┌─ DOCUMENT TEXT
It’s Been A While
If I’m going to try to blog again (which I have been trying…) I feel as though some context is in order, so my present life entails:
I’m 25 yrs old. Work part time at the University of Akron teaching math courses. Volunteer full time in South Akron and Kenmore with South Street ministries and First Glance. Live in South Akron in a somewhat intentional house in a needier neighborhood. I’m single (for the most part). And find myself in the classic twenty something state of directional ambiguity.
So, onto my thoughts.
I read Ephesians the morning of the fight. I read Paul’s prayer that
‘I pray also that the eyes of your heart may be enlightened in order that you may know the hope to which he has called you, the riches of his glorious inheritance in the saints, and his incomparably great power for us who believe. That power is like the working of his mighty strength, which he exerted in Christ when he raised him from the dead and seated him at his right hand in the heavenly realms…’
It had been a somewhat academic devotion. I read, observed, was somewhat moved in my spirit, then resolved to think about that threefold prayer (hope, rich inheritance, power) as I went about my day. I taught, returned home, hit up Stricklands for some ice cream, and went to work on First Glance programming.
As I walked to my wireless hotspot (The Upper Room of South Street) the pre-fight rumblings were evident. Kids running back and forth antagonizing each other with call-outs and insults. The threat of a fight is an event in and of itself. I sat and worked aware of what was soon unfolding, but unmotivated to involve myself.
As I concluded my work and walked back to my house, I passed the familial (and I use familial in the there were a lot of them and they were all family sense, not the warm, fuzzy sense) march to the street. Mother, daughters, aunts, and riled up son, marched to meet the here to for spoken threats of violence.
And the threats were answered. In true hood form the crowds swelled with neighbors and passer-byers. Two boys met with their fists, their words and threats now actualized into a pathetic, little brawl made worse by the coaxing of their family. The mother especially. They ensured that the fight was fair, stopping other boys from jumping in, and in doing so creating an eruption of mini-fights as well.
The boys continued. Noses bloodied, fists raw, faces flushed. Finally, the neighbors interceded, the fight was more or less over, and the threat of the police seemed all the more increasing. The mini-brawls ended with choice words and ‘choice-ier’ shouts and the crowds dispersed.
└─
* **TASKS AND EXERCISES**:
a – Rewrite the blog post from "And the threats" through "mini-fights as well.", switching "brawl" to "scuffle".
b – According to the blog post, at which university does the writer teach math courses part time?
┌─ EXTRACTED RECORDS
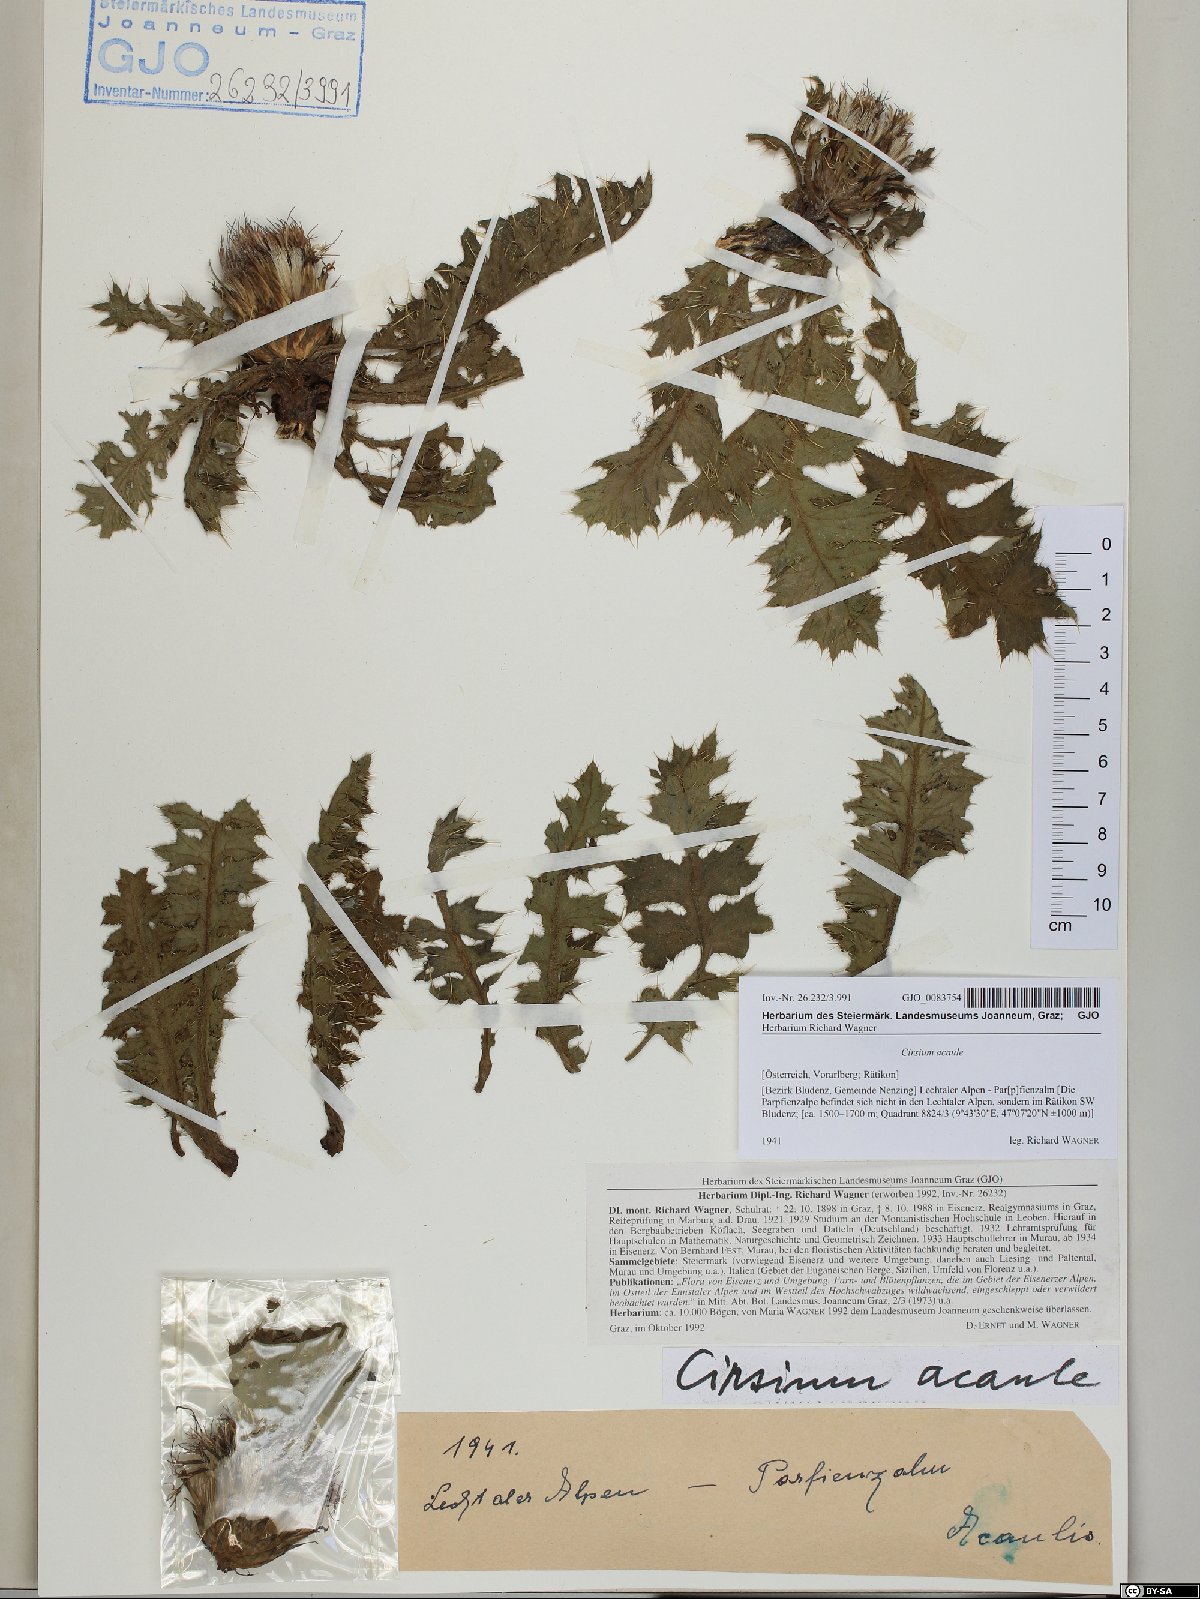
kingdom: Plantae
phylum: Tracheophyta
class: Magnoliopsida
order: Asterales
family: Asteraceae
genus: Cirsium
└─
┌─ EXTRACTED RECORDS
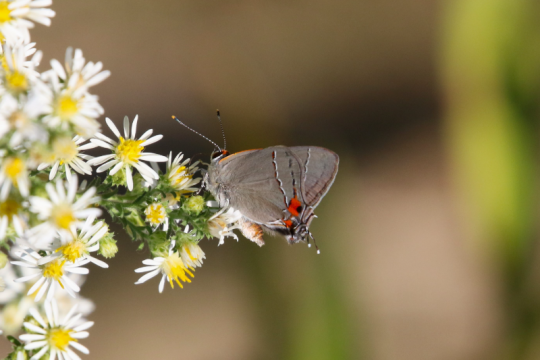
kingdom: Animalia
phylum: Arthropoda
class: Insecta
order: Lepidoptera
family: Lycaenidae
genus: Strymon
└─
┌─ EXTRACTED RECORDS
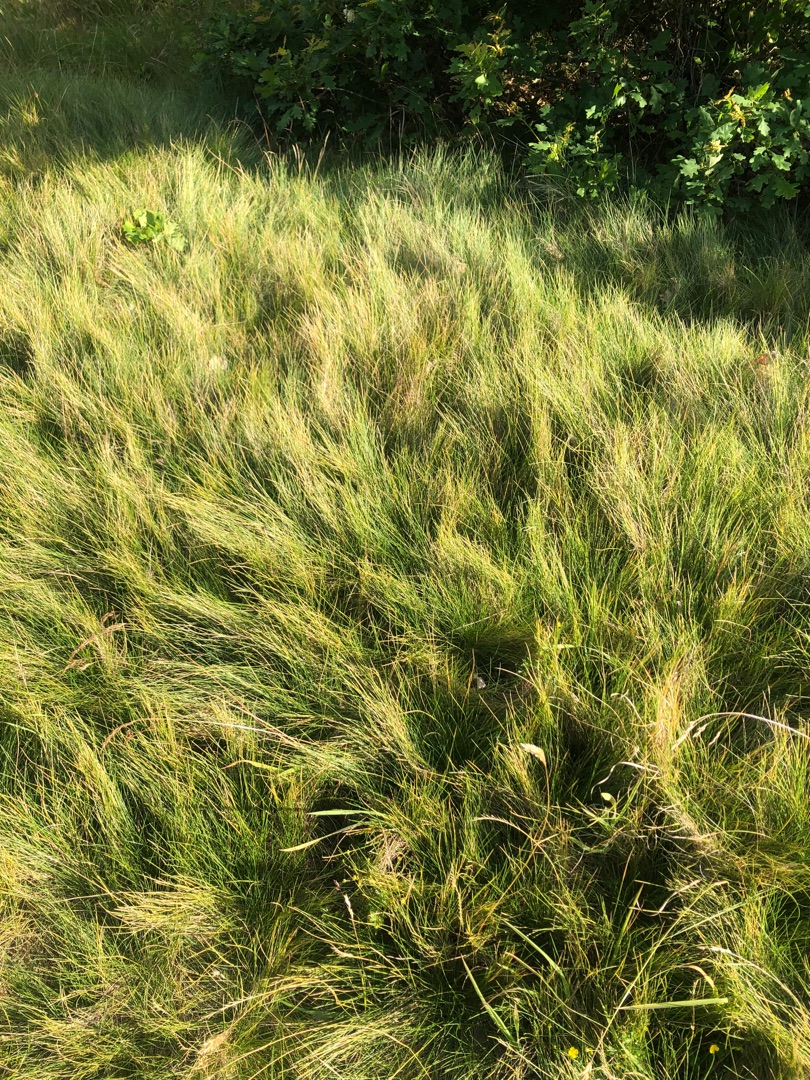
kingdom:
└─
* **TASK SOLUTIONS**:
a –
And the threats were answered. In true hood form the crowds swelled with neighbors and passer-byers. Two boys met with their fists, their words and threats now actualized into a pathetic, little scuffle made worse by the coaxing of their family. The mother especially. They ensured that the fight was fair, stopping other boys from jumping in, and in doing so creating an eruption of mini-fights as well.

b – The University of Akron.